- [TASK DESCRIPTION]
Reproduce every line of the listing below word for word, leaving the pictures out of your copy.

- [DATA TO PROCESS]
################
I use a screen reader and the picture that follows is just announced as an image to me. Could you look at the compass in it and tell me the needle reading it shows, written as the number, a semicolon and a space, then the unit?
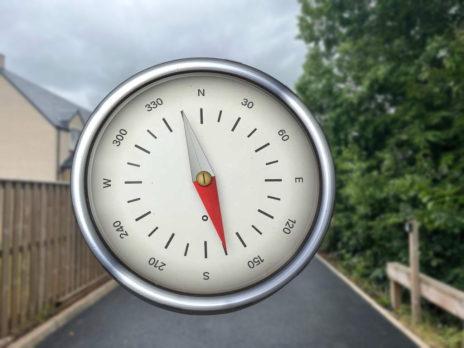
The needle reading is 165; °
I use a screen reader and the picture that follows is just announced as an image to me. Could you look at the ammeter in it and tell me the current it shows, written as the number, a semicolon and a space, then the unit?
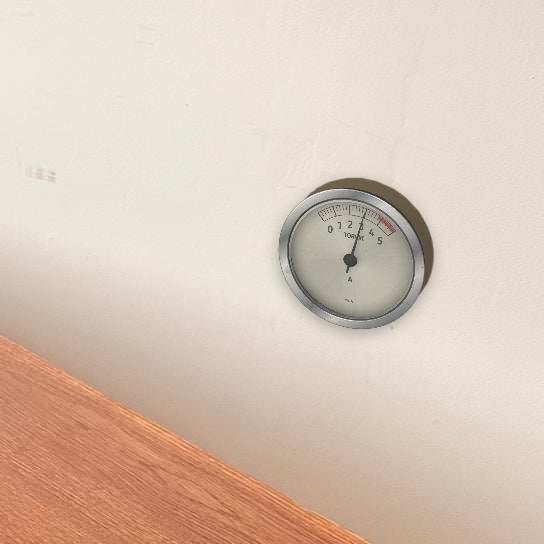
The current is 3; A
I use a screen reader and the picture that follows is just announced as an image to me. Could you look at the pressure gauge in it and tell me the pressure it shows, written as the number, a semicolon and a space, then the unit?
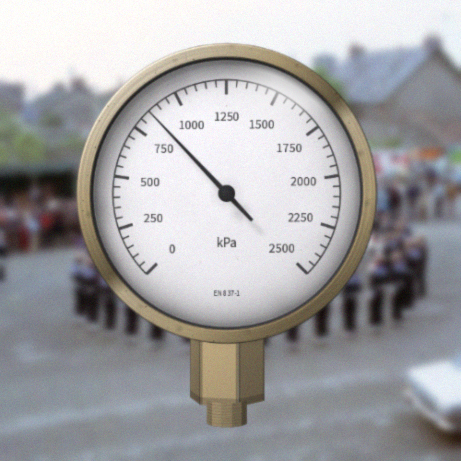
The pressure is 850; kPa
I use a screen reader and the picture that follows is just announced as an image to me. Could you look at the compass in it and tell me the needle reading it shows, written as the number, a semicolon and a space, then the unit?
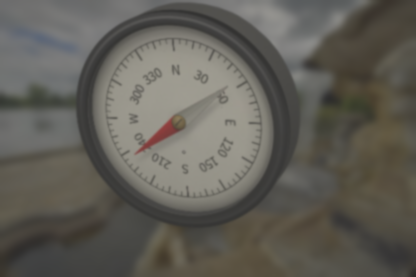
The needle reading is 235; °
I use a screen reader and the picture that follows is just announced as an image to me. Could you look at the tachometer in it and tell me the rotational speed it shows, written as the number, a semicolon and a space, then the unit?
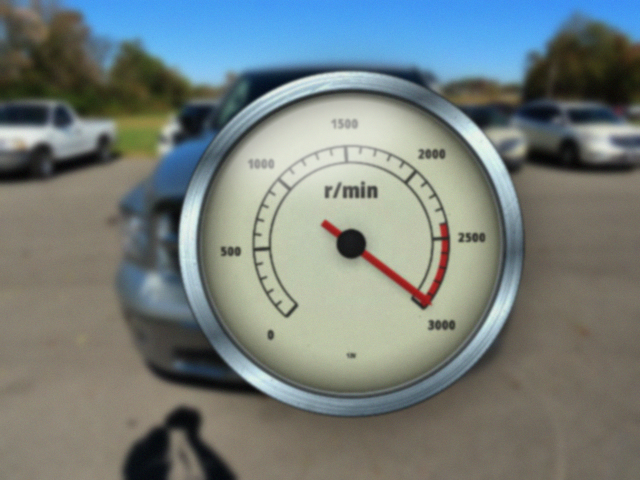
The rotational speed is 2950; rpm
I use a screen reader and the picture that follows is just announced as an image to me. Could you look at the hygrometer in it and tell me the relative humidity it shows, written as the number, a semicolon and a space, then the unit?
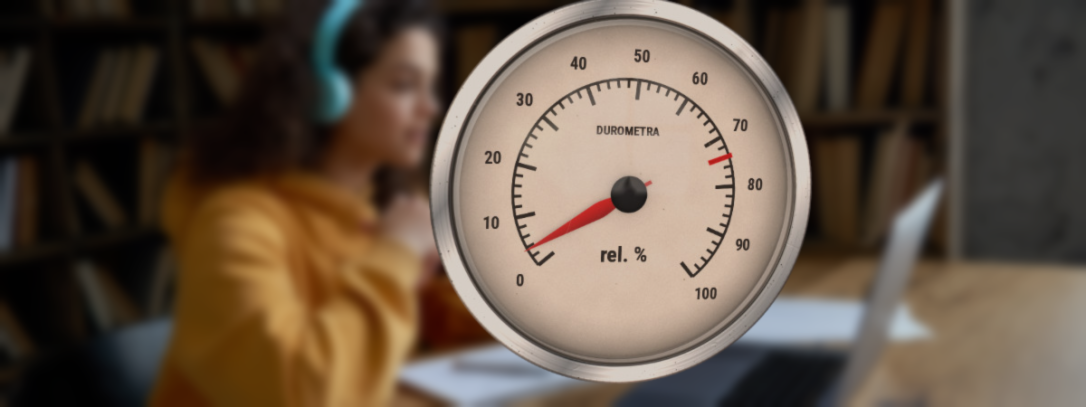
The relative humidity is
################
- [REPLY TO THE EXERCISE]
I use a screen reader and the picture that follows is just announced as an image to me. Could you look at the compass in it and tell me the needle reading it shows, written as the number, a semicolon and a space, then the unit?
The needle reading is 165; °
I use a screen reader and the picture that follows is just announced as an image to me. Could you look at the ammeter in it and tell me the current it shows, written as the number, a semicolon and a space, then the unit?
The current is 3; A
I use a screen reader and the picture that follows is just announced as an image to me. Could you look at the pressure gauge in it and tell me the pressure it shows, written as the number, a semicolon and a space, then the unit?
The pressure is 850; kPa
I use a screen reader and the picture that follows is just announced as an image to me. Could you look at the compass in it and tell me the needle reading it shows, written as the number, a semicolon and a space, then the unit?
The needle reading is 235; °
I use a screen reader and the picture that follows is just announced as an image to me. Could you look at the tachometer in it and tell me the rotational speed it shows, written as the number, a semicolon and a space, then the unit?
The rotational speed is 2950; rpm
I use a screen reader and the picture that follows is just announced as an image to me. Could you look at the hygrometer in it and tell me the relative humidity it shows, written as the number, a semicolon and a space, then the unit?
The relative humidity is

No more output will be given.